**Problem to work on**.
Find each line below that contains the string "results" and copy those lines. Case counts.

**Exercise material**.
— begin —

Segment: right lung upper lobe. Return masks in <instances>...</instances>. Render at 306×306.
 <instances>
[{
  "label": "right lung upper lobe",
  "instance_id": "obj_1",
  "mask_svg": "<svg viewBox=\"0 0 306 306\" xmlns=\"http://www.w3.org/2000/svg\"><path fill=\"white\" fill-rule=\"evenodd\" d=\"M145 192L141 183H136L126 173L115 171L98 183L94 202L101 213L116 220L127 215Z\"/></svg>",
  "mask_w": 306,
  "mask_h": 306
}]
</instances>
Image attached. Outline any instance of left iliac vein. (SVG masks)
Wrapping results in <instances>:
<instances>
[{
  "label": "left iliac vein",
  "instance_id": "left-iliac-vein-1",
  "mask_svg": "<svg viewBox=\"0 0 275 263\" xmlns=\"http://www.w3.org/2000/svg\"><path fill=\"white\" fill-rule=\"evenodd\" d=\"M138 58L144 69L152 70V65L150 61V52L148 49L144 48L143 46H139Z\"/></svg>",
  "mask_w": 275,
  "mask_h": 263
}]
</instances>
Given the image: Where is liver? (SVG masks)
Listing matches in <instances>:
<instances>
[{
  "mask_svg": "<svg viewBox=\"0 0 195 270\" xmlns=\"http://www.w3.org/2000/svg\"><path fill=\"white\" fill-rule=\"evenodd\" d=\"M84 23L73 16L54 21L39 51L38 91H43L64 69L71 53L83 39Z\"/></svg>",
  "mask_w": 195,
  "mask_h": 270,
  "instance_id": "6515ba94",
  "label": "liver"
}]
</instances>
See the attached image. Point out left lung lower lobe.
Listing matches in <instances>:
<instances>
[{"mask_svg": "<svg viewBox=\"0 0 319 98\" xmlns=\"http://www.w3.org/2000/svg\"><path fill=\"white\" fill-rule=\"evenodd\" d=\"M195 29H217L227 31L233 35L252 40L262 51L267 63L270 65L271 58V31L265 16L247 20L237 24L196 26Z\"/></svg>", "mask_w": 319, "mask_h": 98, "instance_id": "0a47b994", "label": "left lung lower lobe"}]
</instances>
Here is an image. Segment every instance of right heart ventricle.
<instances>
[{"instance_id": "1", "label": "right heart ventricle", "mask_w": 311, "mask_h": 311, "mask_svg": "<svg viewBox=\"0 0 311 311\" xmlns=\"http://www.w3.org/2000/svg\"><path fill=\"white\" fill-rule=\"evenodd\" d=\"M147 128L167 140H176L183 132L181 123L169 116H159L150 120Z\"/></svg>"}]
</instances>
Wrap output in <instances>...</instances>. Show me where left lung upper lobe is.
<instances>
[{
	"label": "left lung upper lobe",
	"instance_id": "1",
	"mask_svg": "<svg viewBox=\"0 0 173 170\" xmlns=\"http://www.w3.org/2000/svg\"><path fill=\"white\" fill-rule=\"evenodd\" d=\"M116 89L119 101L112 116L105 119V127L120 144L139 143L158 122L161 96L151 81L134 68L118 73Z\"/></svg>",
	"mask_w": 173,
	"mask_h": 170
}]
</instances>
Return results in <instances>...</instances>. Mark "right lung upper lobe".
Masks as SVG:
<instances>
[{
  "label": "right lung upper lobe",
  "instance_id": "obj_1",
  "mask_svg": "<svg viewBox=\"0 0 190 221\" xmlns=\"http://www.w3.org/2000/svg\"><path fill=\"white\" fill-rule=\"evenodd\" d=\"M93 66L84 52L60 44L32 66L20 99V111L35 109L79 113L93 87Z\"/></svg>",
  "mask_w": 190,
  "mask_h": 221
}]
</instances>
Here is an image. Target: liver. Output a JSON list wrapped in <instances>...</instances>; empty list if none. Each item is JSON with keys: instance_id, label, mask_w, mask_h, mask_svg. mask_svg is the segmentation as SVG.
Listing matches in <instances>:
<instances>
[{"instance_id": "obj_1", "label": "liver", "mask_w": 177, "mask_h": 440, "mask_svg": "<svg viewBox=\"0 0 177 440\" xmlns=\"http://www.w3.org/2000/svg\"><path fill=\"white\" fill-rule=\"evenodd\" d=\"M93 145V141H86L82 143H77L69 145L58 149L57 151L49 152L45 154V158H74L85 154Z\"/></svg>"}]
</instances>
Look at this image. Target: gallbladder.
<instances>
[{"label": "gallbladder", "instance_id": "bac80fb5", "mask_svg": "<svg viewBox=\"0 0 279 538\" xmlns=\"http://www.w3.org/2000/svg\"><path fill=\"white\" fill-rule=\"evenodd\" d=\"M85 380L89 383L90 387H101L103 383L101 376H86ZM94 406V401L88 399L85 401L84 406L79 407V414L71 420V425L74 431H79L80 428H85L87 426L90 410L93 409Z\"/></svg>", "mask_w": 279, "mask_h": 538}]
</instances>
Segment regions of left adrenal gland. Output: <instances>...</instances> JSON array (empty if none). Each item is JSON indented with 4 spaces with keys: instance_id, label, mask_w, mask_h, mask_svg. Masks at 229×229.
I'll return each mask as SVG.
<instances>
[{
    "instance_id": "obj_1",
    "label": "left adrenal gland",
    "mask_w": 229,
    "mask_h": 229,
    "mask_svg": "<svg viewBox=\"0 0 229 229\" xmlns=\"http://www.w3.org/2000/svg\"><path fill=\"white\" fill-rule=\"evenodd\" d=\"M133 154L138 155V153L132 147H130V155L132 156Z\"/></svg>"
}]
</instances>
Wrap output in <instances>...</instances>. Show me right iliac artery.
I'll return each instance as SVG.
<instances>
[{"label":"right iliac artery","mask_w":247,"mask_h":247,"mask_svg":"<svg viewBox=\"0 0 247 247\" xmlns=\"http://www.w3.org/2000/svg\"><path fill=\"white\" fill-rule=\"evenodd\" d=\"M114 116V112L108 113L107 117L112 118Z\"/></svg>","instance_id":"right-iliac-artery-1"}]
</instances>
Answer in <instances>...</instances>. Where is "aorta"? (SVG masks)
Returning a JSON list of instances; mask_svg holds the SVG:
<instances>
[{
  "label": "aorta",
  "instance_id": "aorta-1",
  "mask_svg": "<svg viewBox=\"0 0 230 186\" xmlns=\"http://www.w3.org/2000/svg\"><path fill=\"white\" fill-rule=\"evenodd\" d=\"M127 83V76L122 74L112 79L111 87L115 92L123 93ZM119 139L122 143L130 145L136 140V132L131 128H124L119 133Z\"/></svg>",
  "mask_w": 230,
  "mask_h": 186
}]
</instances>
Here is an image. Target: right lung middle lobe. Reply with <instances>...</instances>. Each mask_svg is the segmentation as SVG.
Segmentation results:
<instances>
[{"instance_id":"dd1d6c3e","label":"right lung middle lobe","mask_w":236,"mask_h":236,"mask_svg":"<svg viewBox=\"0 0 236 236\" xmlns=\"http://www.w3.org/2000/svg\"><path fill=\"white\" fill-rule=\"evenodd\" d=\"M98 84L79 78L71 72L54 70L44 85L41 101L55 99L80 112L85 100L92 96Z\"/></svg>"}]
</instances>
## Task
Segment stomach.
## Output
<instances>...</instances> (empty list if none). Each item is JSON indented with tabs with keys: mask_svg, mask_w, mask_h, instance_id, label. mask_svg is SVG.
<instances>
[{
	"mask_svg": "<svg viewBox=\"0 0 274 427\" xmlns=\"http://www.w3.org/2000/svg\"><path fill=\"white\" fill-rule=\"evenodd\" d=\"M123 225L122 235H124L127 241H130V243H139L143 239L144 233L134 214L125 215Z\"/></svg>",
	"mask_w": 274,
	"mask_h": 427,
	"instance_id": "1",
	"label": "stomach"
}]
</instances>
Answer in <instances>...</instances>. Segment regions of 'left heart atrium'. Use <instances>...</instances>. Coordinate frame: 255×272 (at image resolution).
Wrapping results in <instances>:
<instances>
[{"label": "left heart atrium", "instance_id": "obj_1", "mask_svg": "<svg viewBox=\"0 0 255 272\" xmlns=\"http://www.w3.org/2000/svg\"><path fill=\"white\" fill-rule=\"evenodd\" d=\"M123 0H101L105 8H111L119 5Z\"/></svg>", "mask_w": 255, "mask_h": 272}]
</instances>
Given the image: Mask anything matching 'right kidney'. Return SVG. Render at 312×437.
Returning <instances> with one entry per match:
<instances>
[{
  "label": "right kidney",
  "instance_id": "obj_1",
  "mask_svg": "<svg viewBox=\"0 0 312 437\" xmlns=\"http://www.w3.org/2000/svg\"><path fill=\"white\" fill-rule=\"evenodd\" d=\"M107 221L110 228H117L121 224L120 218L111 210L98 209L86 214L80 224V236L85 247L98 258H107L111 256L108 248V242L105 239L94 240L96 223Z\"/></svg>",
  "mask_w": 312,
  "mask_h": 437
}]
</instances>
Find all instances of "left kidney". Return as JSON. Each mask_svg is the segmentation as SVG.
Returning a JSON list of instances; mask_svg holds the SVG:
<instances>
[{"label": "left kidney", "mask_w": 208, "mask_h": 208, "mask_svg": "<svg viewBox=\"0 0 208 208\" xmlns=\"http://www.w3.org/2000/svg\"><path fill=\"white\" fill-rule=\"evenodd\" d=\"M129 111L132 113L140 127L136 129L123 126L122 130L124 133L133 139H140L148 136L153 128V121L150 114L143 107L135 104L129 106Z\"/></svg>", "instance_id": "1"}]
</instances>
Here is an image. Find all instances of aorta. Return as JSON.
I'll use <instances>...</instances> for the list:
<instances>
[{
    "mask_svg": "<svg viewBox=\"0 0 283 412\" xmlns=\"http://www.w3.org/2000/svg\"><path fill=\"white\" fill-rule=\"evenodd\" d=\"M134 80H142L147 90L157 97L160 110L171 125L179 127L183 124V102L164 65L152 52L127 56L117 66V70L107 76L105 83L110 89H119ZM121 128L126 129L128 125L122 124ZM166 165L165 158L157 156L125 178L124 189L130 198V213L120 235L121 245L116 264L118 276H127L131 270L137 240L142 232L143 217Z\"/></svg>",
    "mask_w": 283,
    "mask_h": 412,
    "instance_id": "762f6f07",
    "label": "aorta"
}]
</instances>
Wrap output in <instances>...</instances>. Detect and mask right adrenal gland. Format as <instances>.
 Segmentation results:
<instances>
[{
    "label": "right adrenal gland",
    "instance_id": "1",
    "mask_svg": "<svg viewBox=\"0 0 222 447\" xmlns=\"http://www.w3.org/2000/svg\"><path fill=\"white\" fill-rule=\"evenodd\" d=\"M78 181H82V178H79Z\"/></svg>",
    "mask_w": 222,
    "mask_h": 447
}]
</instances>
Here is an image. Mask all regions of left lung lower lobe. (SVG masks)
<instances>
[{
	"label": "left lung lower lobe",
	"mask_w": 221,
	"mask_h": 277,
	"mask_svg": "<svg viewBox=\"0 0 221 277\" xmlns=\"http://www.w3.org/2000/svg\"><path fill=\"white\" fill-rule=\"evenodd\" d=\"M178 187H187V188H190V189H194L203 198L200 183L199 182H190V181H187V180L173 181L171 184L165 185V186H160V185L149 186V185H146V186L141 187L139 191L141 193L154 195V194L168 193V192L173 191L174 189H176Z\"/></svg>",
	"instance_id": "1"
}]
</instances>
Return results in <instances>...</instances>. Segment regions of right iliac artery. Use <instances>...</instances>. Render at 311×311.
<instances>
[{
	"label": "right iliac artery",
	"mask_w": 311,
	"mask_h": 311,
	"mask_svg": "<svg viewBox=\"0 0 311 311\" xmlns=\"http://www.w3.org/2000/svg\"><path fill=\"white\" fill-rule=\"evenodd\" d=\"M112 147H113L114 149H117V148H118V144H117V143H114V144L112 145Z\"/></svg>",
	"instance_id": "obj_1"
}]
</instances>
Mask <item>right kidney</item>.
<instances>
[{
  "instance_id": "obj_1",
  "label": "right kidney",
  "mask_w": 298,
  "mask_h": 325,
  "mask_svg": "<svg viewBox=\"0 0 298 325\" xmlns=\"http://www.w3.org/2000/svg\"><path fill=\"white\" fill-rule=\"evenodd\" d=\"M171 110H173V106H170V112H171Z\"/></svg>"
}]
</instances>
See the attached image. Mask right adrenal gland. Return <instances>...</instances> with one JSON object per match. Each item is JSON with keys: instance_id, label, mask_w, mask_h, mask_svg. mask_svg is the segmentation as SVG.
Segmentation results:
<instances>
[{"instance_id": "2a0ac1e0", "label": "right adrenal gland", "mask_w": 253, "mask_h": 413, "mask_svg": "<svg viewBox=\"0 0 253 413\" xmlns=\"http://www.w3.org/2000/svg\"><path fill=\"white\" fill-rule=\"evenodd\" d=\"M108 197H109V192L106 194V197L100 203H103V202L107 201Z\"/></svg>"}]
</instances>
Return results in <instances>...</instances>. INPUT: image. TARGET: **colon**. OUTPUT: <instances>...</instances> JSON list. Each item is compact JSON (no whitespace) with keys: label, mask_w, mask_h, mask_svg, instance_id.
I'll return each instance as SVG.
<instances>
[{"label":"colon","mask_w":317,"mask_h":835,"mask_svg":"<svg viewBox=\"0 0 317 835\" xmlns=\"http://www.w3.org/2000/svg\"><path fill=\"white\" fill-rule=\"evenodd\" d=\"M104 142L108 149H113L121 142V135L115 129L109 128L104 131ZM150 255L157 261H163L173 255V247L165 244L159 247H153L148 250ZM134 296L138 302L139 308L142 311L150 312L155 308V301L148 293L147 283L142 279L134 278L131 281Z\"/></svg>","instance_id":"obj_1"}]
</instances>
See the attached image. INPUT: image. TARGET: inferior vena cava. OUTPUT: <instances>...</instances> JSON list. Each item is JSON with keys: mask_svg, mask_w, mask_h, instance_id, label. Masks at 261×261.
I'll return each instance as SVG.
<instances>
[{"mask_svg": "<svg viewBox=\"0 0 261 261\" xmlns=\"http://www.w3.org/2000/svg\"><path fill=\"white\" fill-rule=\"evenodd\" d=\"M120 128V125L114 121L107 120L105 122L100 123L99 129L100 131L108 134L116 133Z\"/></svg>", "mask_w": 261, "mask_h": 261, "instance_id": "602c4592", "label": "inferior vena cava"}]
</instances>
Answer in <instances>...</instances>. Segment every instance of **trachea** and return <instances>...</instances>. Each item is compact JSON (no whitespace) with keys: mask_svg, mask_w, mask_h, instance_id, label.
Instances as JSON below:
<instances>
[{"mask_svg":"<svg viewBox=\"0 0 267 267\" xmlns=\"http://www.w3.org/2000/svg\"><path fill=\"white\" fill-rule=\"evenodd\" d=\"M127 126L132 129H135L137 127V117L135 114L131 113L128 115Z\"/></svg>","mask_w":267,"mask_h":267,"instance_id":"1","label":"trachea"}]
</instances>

— end —

**Output of the exercise**.
Wrapping results in <instances>:
Return results in <instances>...</instances>. Mark "right lung upper lobe".
Segmentation results:
Wrapping results in <instances>:
 Segmentation results:
Return results in <instances>...</instances>. Segment regions of right iliac artery. Use <instances>...</instances>. Render at 311×311.
Segmentation results:
Return results in <instances>...</instances>. INPUT: image. TARGET: **colon**. OUTPUT: <instances>...</instances> JSON list. Each item is compact JSON (no whitespace) with keys: label, mask_w, mask_h, mask_svg, instance_id.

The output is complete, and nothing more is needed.